PROBLEM STATEMENT: Copy out the entries that follow. Leave none out.

GIVEN DATA:
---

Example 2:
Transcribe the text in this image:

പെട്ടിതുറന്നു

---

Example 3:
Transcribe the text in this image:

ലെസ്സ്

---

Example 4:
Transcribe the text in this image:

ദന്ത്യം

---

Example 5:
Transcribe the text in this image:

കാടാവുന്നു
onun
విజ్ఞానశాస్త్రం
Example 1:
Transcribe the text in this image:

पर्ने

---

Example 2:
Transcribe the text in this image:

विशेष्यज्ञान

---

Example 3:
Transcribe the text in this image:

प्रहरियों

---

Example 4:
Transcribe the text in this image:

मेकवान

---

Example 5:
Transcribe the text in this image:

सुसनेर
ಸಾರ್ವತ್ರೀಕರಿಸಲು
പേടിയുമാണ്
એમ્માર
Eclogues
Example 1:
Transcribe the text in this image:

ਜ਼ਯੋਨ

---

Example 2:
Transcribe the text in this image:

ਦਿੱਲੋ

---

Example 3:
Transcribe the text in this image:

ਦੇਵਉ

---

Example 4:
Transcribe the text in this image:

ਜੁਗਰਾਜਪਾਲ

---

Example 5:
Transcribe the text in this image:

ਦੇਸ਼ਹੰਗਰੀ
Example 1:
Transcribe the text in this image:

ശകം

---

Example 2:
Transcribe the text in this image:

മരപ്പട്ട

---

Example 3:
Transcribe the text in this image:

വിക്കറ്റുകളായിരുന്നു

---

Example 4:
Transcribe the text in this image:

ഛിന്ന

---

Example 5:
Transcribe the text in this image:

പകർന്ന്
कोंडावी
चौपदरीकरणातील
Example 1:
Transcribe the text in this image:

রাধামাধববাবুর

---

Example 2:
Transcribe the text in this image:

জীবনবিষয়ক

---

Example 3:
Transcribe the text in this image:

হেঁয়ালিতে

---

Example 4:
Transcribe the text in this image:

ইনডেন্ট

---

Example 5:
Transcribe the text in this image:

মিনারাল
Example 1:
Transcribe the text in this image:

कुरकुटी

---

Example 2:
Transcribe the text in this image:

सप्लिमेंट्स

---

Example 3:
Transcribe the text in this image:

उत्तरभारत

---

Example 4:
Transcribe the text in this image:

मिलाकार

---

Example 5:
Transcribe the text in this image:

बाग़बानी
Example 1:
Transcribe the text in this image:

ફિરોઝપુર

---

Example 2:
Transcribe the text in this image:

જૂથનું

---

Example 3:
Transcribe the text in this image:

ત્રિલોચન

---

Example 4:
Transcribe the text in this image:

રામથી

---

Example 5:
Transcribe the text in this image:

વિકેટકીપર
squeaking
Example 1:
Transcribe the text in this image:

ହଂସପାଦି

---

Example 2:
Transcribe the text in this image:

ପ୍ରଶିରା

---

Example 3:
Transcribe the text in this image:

YOUR RESPONSE:
---

Example 2:
Transcribe the text in this image:

പെട്ടിതുറന്നു

---

Example 3:
Transcribe the text in this image:

ലെസ്സ്

---

Example 4:
Transcribe the text in this image:

ദന്ത്യം

---

Example 5:
Transcribe the text in this image:

കാടാവുന്നു
onun
విజ్ఞానశాస్త్రం
Example 1:
Transcribe the text in this image:

पर्ने

---

Example 2:
Transcribe the text in this image:

विशेष्यज्ञान

---

Example 3:
Transcribe the text in this image:

प्रहरियों

---

Example 4:
Transcribe the text in this image:

मेकवान

---

Example 5:
Transcribe the text in this image:

सुसनेर
ಸಾರ್ವತ್ರೀಕರಿಸಲು
പേടിയുമാണ്
એમ્માર
Eclogues
Example 1:
Transcribe the text in this image:

ਜ਼ਯੋਨ

---

Example 2:
Transcribe the text in this image:

ਦਿੱਲੋ

---

Example 3:
Transcribe the text in this image:

ਦੇਵਉ

---

Example 4:
Transcribe the text in this image:

ਜੁਗਰਾਜਪਾਲ

---

Example 5:
Transcribe the text in this image:

ਦੇਸ਼ਹੰਗਰੀ
Example 1:
Transcribe the text in this image:

ശകം

---

Example 2:
Transcribe the text in this image:

മരപ്പട്ട

---

Example 3:
Transcribe the text in this image:

വിക്കറ്റുകളായിരുന്നു

---

Example 4:
Transcribe the text in this image:

ഛിന്ന

---

Example 5:
Transcribe the text in this image:

പകർന്ന്
कोंडावी
चौपदरीकरणातील
Example 1:
Transcribe the text in this image:

রাধামাধববাবুর

---

Example 2:
Transcribe the text in this image:

জীবনবিষয়ক

---

Example 3:
Transcribe the text in this image:

হেঁয়ালিতে

---

Example 4:
Transcribe the text in this image:

ইনডেন্ট

---

Example 5:
Transcribe the text in this image:

মিনারাল
Example 1:
Transcribe the text in this image:

कुरकुटी

---

Example 2:
Transcribe the text in this image:

सप्लिमेंट्स

---

Example 3:
Transcribe the text in this image:

उत्तरभारत

---

Example 4:
Transcribe the text in this image:

मिलाकार

---

Example 5:
Transcribe the text in this image:

बाग़बानी
Example 1:
Transcribe the text in this image:

ફિરોઝપુર

---

Example 2:
Transcribe the text in this image:

જૂથનું

---

Example 3:
Transcribe the text in this image:

ત્રિલોચન

---

Example 4:
Transcribe the text in this image:

રામથી

---

Example 5:
Transcribe the text in this image:

વિકેટકીપર
squeaking
Example 1:
Transcribe the text in this image:

ହଂସପାଦି

---

Example 2:
Transcribe the text in this image:

ପ୍ରଶିରା

---

Example 3:
Transcribe the text in this image:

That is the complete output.